Your task → What follows is a set of entries. Give them again exactly, without the pictures.

________________________

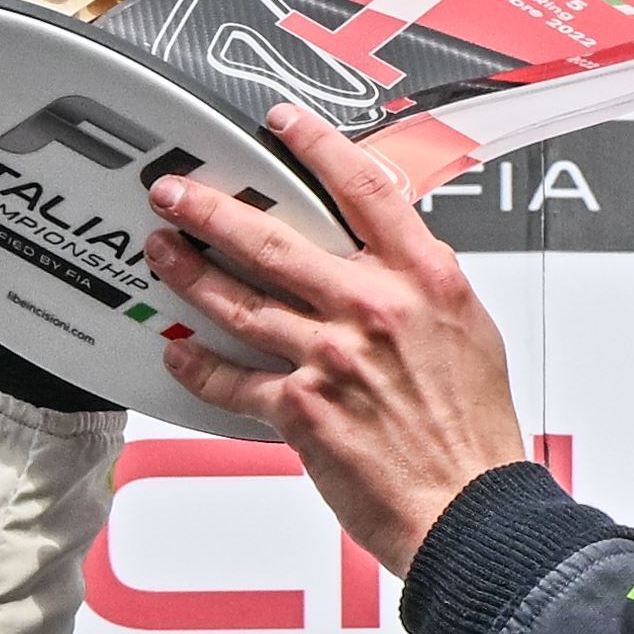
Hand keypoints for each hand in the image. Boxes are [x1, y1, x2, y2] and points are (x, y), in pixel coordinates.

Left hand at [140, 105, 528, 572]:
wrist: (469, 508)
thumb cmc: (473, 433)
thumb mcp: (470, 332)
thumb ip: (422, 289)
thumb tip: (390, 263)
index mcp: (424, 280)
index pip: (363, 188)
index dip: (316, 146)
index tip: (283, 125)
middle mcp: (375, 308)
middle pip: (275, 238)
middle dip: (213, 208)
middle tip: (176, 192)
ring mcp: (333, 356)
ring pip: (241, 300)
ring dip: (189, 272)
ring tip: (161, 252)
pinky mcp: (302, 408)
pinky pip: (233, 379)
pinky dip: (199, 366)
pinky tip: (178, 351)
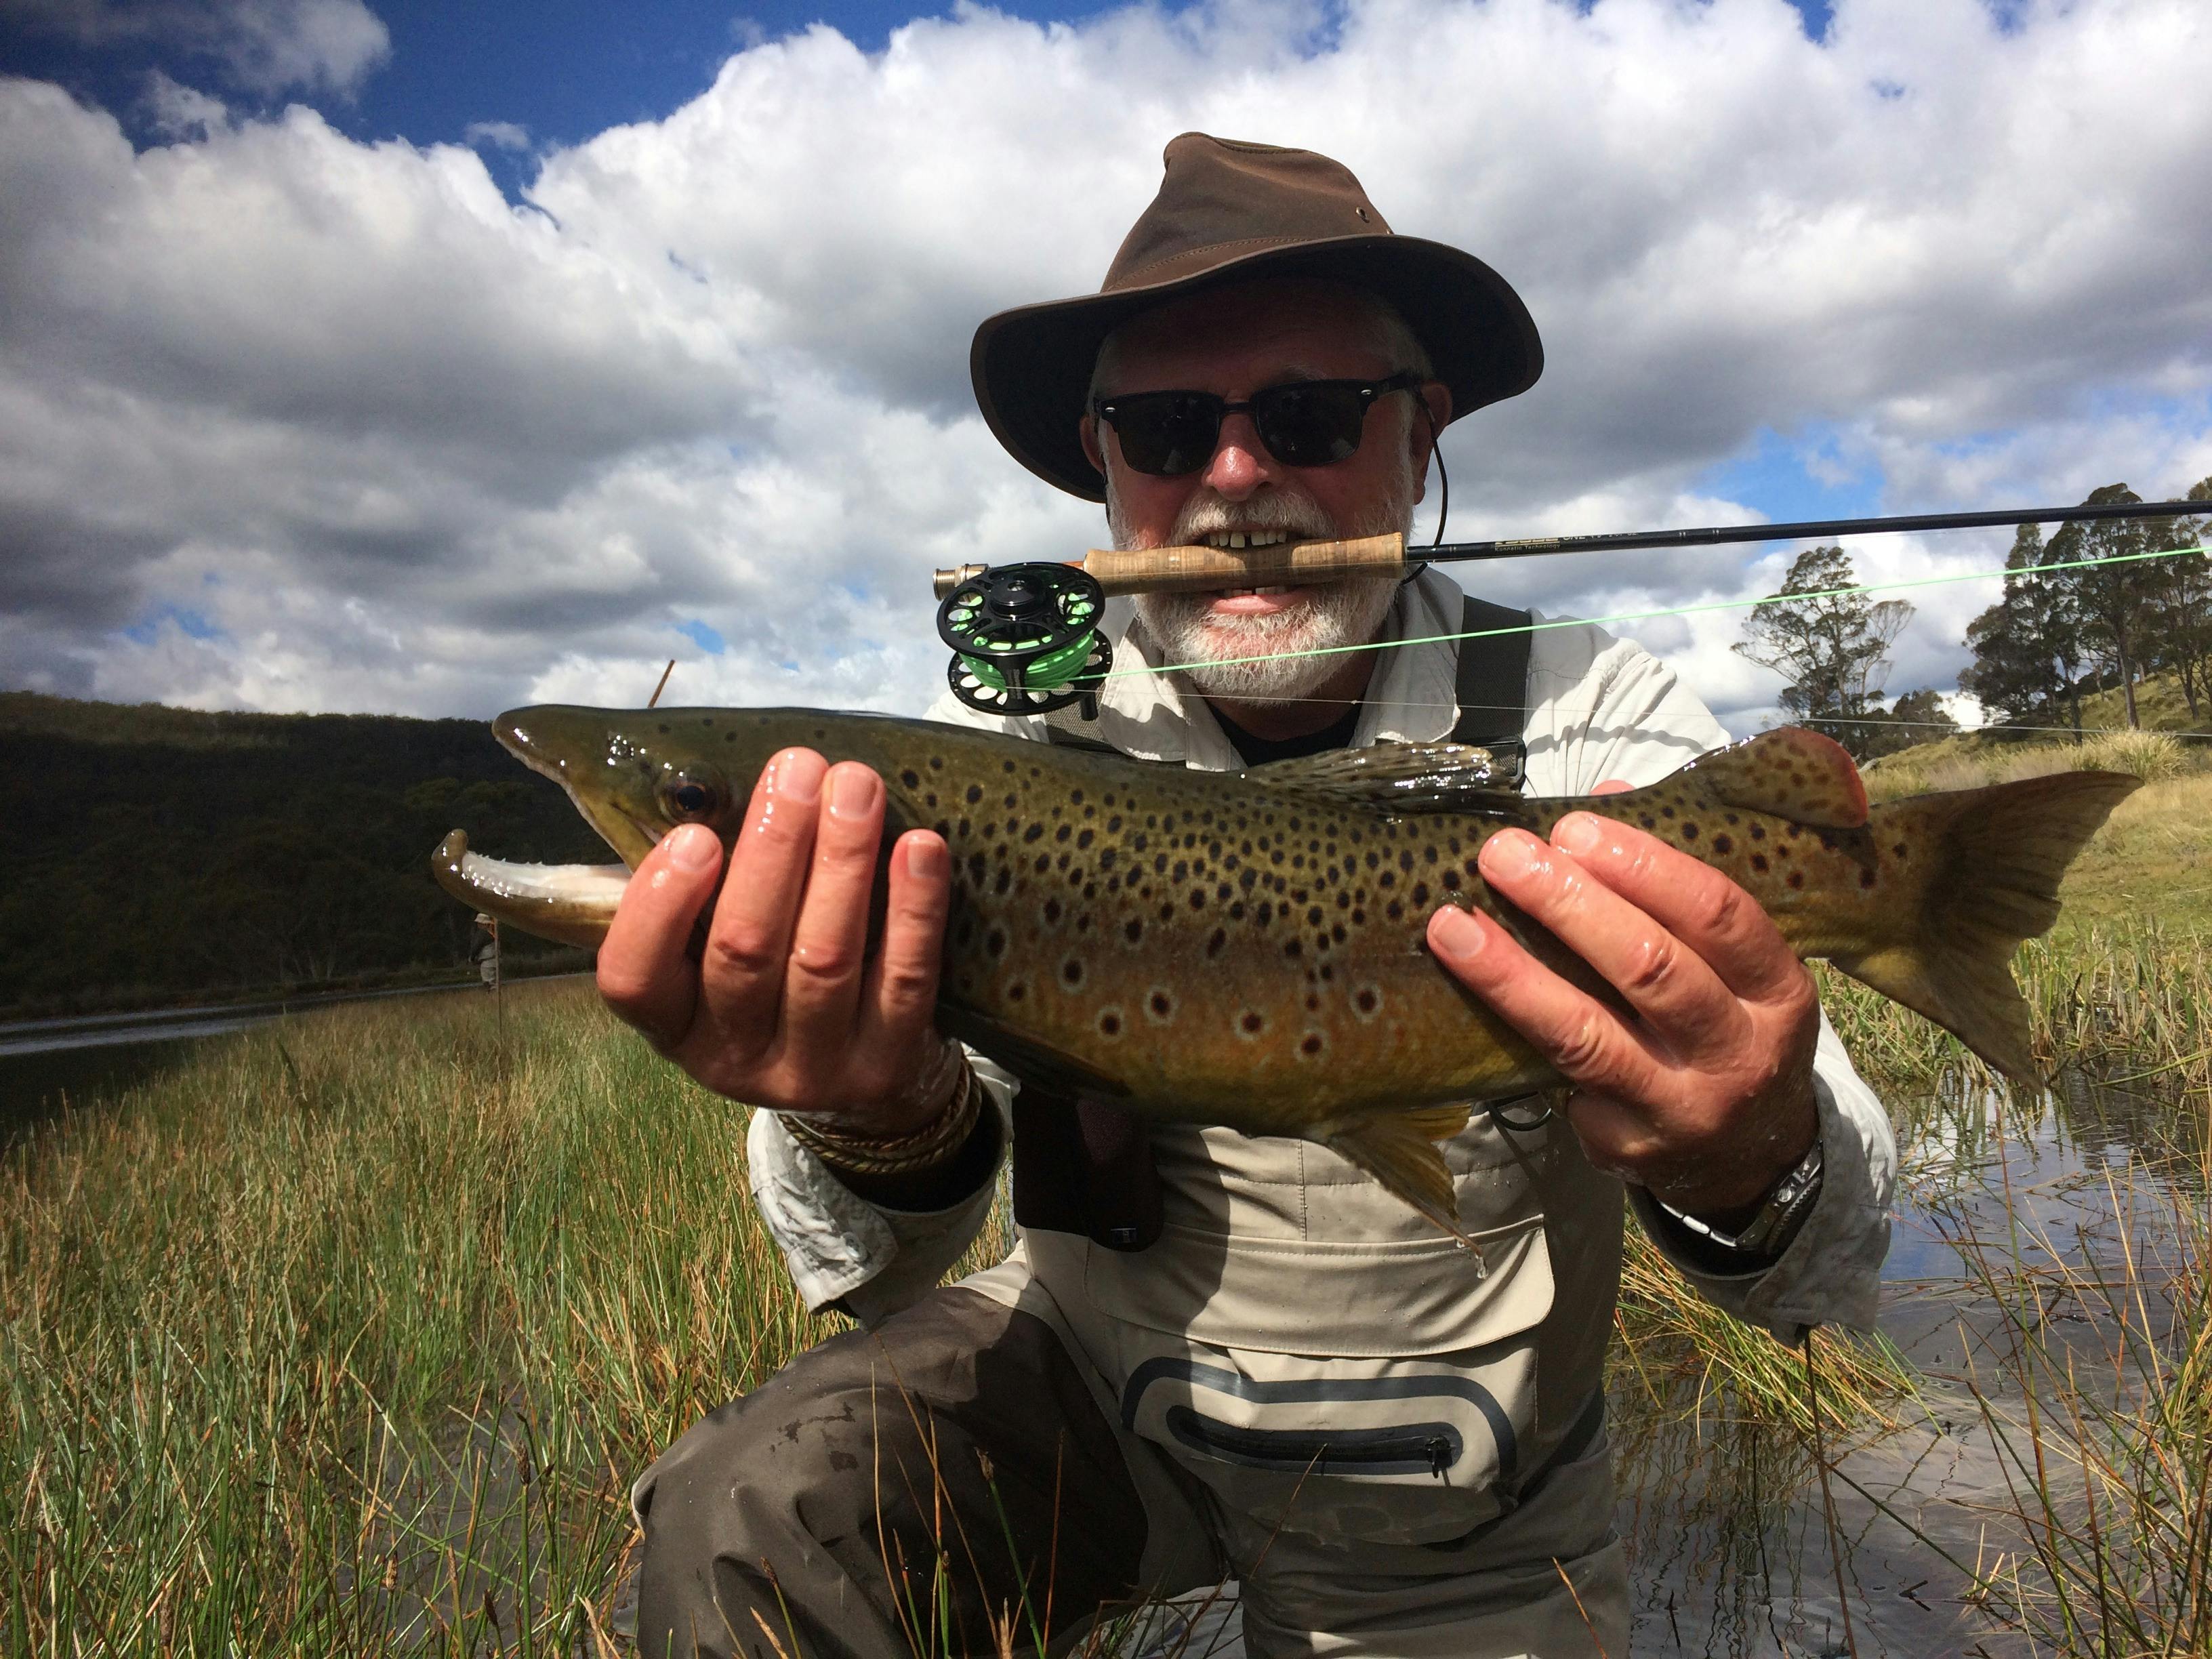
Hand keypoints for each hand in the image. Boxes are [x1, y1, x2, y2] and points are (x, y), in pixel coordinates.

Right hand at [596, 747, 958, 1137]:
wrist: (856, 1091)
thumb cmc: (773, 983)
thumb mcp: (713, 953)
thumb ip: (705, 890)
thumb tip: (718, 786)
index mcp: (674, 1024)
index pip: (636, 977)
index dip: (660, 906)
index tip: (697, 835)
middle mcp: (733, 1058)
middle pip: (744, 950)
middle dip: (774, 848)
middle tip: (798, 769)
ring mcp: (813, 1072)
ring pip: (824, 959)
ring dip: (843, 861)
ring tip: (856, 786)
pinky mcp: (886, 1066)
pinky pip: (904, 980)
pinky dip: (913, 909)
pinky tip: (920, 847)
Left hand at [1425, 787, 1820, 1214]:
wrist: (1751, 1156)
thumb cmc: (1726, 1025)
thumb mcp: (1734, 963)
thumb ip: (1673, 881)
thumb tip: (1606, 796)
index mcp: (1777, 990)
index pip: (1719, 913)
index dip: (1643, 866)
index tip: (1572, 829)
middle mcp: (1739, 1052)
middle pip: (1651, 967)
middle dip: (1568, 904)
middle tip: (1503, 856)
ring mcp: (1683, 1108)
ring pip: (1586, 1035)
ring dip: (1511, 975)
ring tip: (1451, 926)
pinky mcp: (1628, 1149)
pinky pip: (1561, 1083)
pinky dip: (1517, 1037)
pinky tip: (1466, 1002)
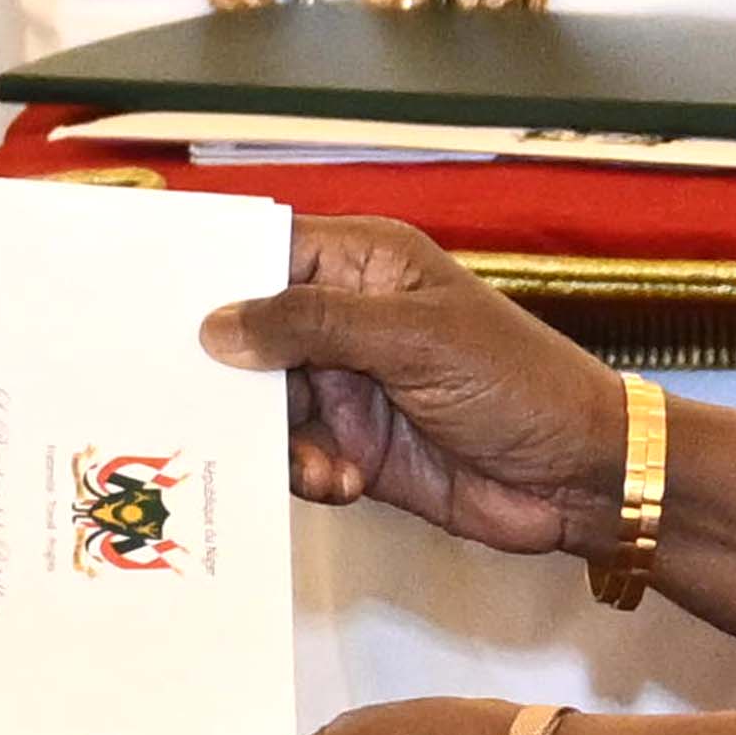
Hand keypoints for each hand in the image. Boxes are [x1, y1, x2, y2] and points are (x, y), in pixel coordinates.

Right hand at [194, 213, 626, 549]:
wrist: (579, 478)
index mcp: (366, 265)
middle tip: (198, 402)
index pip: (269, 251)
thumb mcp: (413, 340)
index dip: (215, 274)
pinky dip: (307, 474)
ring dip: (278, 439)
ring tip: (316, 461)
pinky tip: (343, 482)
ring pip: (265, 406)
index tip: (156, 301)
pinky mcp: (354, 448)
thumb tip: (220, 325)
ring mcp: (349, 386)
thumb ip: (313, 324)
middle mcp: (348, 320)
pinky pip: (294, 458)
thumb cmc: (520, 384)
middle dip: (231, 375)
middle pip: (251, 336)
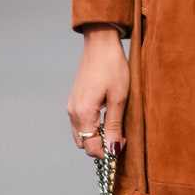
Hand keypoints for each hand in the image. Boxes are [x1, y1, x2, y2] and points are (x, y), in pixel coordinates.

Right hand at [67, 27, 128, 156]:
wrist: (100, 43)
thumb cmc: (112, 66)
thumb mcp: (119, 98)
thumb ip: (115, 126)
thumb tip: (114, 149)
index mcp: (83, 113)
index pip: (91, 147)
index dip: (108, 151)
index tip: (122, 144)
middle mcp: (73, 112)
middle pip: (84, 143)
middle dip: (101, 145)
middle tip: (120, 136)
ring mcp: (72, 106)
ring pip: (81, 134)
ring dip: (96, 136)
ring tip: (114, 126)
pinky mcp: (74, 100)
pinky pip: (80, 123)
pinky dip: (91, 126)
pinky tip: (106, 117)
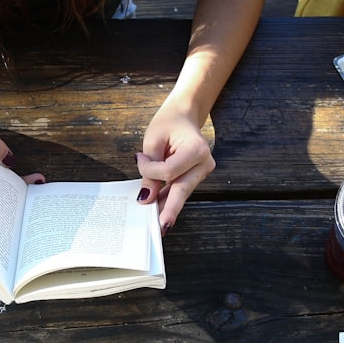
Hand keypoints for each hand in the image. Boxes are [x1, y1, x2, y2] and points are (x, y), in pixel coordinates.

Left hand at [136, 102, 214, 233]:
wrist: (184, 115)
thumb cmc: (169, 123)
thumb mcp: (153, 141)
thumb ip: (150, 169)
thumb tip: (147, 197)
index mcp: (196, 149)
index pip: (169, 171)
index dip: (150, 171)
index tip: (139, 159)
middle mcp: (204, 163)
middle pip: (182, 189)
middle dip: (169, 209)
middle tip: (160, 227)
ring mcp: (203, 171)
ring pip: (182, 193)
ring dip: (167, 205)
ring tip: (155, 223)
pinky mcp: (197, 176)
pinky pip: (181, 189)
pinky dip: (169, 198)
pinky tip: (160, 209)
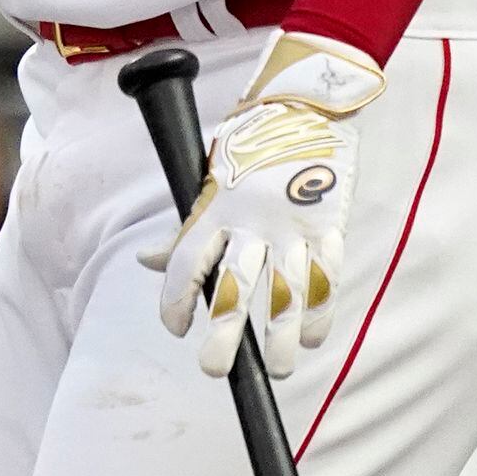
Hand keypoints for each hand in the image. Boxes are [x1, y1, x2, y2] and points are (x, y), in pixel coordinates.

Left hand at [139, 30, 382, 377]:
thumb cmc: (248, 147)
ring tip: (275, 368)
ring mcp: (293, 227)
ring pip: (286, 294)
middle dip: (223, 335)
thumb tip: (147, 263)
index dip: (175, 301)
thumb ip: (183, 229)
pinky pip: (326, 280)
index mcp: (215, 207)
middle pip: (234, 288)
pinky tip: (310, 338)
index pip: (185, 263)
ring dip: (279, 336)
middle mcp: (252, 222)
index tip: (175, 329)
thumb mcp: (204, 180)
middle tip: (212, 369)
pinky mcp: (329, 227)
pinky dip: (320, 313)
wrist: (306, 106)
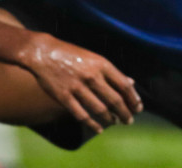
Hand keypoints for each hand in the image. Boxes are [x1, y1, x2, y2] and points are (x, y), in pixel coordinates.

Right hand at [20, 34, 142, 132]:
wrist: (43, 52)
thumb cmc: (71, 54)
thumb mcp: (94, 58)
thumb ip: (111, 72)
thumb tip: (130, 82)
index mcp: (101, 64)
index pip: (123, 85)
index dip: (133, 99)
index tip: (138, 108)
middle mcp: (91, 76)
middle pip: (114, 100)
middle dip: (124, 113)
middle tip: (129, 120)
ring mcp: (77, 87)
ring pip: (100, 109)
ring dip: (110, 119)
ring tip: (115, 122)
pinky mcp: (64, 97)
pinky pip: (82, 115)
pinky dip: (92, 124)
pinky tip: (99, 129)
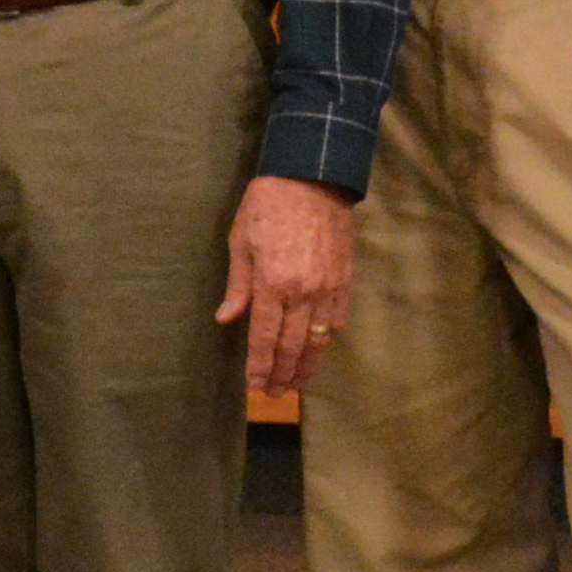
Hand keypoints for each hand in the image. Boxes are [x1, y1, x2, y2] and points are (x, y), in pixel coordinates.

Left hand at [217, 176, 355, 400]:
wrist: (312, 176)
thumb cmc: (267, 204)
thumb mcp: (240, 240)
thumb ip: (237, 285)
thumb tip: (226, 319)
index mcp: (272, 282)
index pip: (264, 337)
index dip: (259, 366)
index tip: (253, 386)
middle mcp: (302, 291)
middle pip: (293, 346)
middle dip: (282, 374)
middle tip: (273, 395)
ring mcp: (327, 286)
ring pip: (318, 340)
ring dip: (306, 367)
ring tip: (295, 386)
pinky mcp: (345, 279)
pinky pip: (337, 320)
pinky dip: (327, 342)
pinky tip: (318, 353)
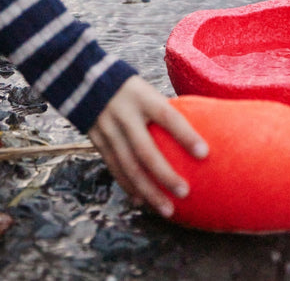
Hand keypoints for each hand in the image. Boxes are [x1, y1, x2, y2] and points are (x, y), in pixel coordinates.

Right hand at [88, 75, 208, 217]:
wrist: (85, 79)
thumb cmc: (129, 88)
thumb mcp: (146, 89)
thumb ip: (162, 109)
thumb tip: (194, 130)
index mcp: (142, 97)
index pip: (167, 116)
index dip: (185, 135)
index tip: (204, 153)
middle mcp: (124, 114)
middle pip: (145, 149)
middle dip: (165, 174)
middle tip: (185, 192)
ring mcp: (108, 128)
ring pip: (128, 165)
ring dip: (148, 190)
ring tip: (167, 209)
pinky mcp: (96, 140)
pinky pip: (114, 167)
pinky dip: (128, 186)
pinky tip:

________________________

Exercise result →
Hand keypoints for each hand in the image. Boxes are [x1, y1, x2, y2] and points are (x, y), in pixel coordinates.

Left hand at [140, 105, 528, 572]:
wrist: (469, 508)
thumb cmc: (473, 433)
thumb mcp: (470, 332)
thumb ip: (422, 289)
thumb tip: (390, 263)
index mcp: (424, 280)
index pip: (363, 188)
index dip: (316, 146)
index tip: (283, 125)
middle mcp: (375, 308)
middle pip: (275, 238)
middle dip: (213, 208)
middle tip: (176, 192)
ring mcp: (333, 356)
ring pip: (241, 300)
ring dip: (189, 272)
ring tip: (161, 252)
pinky mcp: (302, 408)
pinky pip: (233, 379)
pinky dip: (199, 366)
pinky tip: (178, 351)
Hand keypoints for each hand in the image. Boxes are [x1, y1, x2, y2] and points are (x, y), in pixel coordinates.

Right hand at [596, 747, 958, 1137]:
wrist: (856, 1091)
thumb cmc: (773, 983)
thumb mcp: (713, 953)
thumb ip: (705, 890)
thumb tip: (718, 786)
index mcp: (674, 1024)
index pip: (636, 977)
index dip: (660, 906)
index tip: (697, 835)
middle mcp: (733, 1058)
middle pip: (744, 950)
middle dip: (774, 848)
middle tip: (798, 769)
ring mcp: (813, 1072)
ring pip: (824, 959)
ring dip: (843, 861)
ring tip: (856, 786)
pinky mcp: (886, 1066)
pinky pip: (904, 980)
pinky dip: (913, 909)
pinky tip: (920, 847)
Left hand at [1425, 787, 1820, 1214]:
wrist: (1751, 1156)
thumb cmc: (1726, 1025)
thumb mcp: (1734, 963)
thumb ip: (1673, 881)
thumb tip: (1606, 796)
index mcp: (1777, 990)
index pip: (1719, 913)
index dip: (1643, 866)
index tip: (1572, 829)
middle mcp: (1739, 1052)
middle pip: (1651, 967)
middle dip: (1568, 904)
middle tip: (1503, 856)
ring mcp: (1683, 1108)
ring pip: (1586, 1035)
ring dip: (1511, 975)
ring tip: (1451, 926)
pinky mcp: (1628, 1149)
pinky pip: (1561, 1083)
pinky dip: (1517, 1037)
pinky tip: (1466, 1002)
Hand keypoints for each hand in the image. Boxes are [x1, y1, x2, y2] and points are (x, y), in pixel coordinates.

Right hand at [194, 213, 626, 549]:
wrist: (579, 478)
index mcp: (366, 265)
middle tip: (198, 402)
index pip: (269, 251)
thumb mcp: (413, 340)
index dip: (215, 274)
pinky dip: (307, 474)
ring dip: (278, 439)
ring tip: (316, 461)
pinky tip: (343, 482)
ring pip: (265, 406)
index tip: (156, 301)
pinky mcp: (354, 448)
thumb tip: (220, 325)
ring mcp: (349, 386)
thumb ip: (313, 324)
middle mcp: (348, 320)
pinky pip: (294, 458)
thumb cmc: (520, 384)
middle dip: (231, 375)
middle pip: (251, 336)
Hand keypoints for each hand in the image. Boxes are [x1, y1, x2, y2] and points are (x, y), in pixel coordinates.

Right hand at [67, 27, 128, 156]:
wrist: (100, 43)
thumb cmc: (112, 66)
thumb mcp: (119, 98)
thumb ip: (115, 126)
thumb tip: (114, 149)
index mcp: (83, 113)
index pip: (91, 147)
index dip: (108, 151)
index tip: (122, 144)
middle mcp: (73, 112)
middle pip: (84, 143)
middle dip: (101, 145)
middle tip: (120, 136)
ring mcp: (72, 106)
ring pip: (81, 134)
ring dip: (96, 136)
ring tip: (114, 126)
pinky mcp: (74, 100)
pinky pip: (80, 123)
pinky dip: (91, 126)
pinky tip: (106, 117)
Hand keypoints for each hand in the image. Boxes are [x1, y1, x2, y2] and points are (x, y), in pixel coordinates.

Left hand at [136, 102, 214, 233]:
wrist: (184, 115)
thumb cmc: (169, 123)
thumb mcp: (153, 141)
thumb ip: (150, 169)
thumb tip: (147, 197)
index mcp: (196, 149)
index pip: (169, 171)
index dip: (150, 171)
index tip: (139, 159)
middle mcp: (204, 163)
middle pip: (182, 189)
middle dip: (169, 209)
middle tip: (160, 227)
ring mcp: (203, 171)
ring pip: (182, 193)
ring dip: (167, 205)
ring tip: (155, 223)
pinky mcp: (197, 176)
pinky pip: (181, 189)
pinky dip: (169, 198)
pinky tip: (160, 209)
Hand keypoints for each hand in the image. Boxes are [x1, y1, x2, y2] and points are (x, y), in pixel coordinates.

Left hand at [139, 30, 382, 377]:
thumb cmc: (248, 147)
ring tip: (275, 368)
ring mcp: (293, 227)
ring pip: (286, 294)
middle dip: (223, 335)
thumb tip: (147, 263)
index dip: (175, 301)
thumb ip: (183, 229)
pinky pip: (326, 280)
index mcp: (215, 207)
middle pip: (234, 288)
pinky tip: (310, 338)
index pip: (185, 263)
ring dip: (279, 336)
middle mcp: (252, 222)
index tip: (175, 329)
thumb mcp: (204, 180)
middle tip: (212, 369)
pinky mcp: (329, 227)
pinky dip: (320, 313)
wrist: (306, 106)
Hand keypoints for each hand in the image. Boxes are [x1, y1, x2, y2] and points are (x, y), in pixel coordinates.

Right hand at [20, 34, 142, 132]:
wrist: (43, 52)
thumb cmc: (71, 54)
thumb mcp: (94, 58)
thumb ip: (111, 72)
thumb tip: (130, 82)
index mcp: (101, 64)
index pip: (123, 85)
index dip: (133, 99)
index tip: (138, 108)
middle mcp: (91, 76)
middle pip: (114, 100)
middle dip: (124, 113)
middle tip: (129, 120)
ring mcp: (77, 87)
ring pip: (100, 109)
ring dip: (110, 119)
ring tip: (115, 122)
pinky mcp: (64, 97)
pinky pip: (82, 115)
pinky dip: (92, 124)
pinky tip: (99, 129)
Hand keypoints for each hand in the image. Boxes are [x1, y1, x2, y2] and points are (x, y), in pixel coordinates.

Left hand at [217, 176, 355, 400]:
wrist: (312, 176)
thumb cmc: (267, 204)
thumb mcp: (240, 240)
thumb ip: (237, 285)
thumb tip: (226, 319)
index mcp: (272, 282)
index pip: (264, 337)
index dip: (259, 366)
index tip: (253, 386)
middle mcp: (302, 291)
middle pip: (293, 346)
middle dip: (282, 374)
middle tip: (273, 395)
ring mcp: (327, 286)
ring pip: (318, 340)
ring dip: (306, 367)
ring tip: (295, 386)
pinky mcp: (345, 279)
pinky pip: (337, 320)
pinky dip: (327, 342)
pinky tip: (318, 353)
Hand keypoints for each hand in the image. Boxes are [x1, y1, x2, y2] and points are (x, y), in pixel coordinates.

Right hand at [88, 75, 208, 217]:
wrist: (85, 79)
thumb cmc: (129, 88)
thumb mcp: (146, 89)
thumb ip: (162, 109)
thumb tip: (194, 130)
index mcp: (142, 97)
index pip: (167, 116)
index dip: (185, 135)
index tip: (204, 153)
middle mcp: (124, 114)
middle pip: (145, 149)
middle dip: (165, 174)
middle tip: (185, 192)
ring mcp: (108, 128)
ring pip: (128, 165)
ring dip: (148, 190)
ring tip: (167, 209)
pinky mcp: (96, 140)
pinky pip: (114, 167)
pinky dip: (128, 186)
pinky tip:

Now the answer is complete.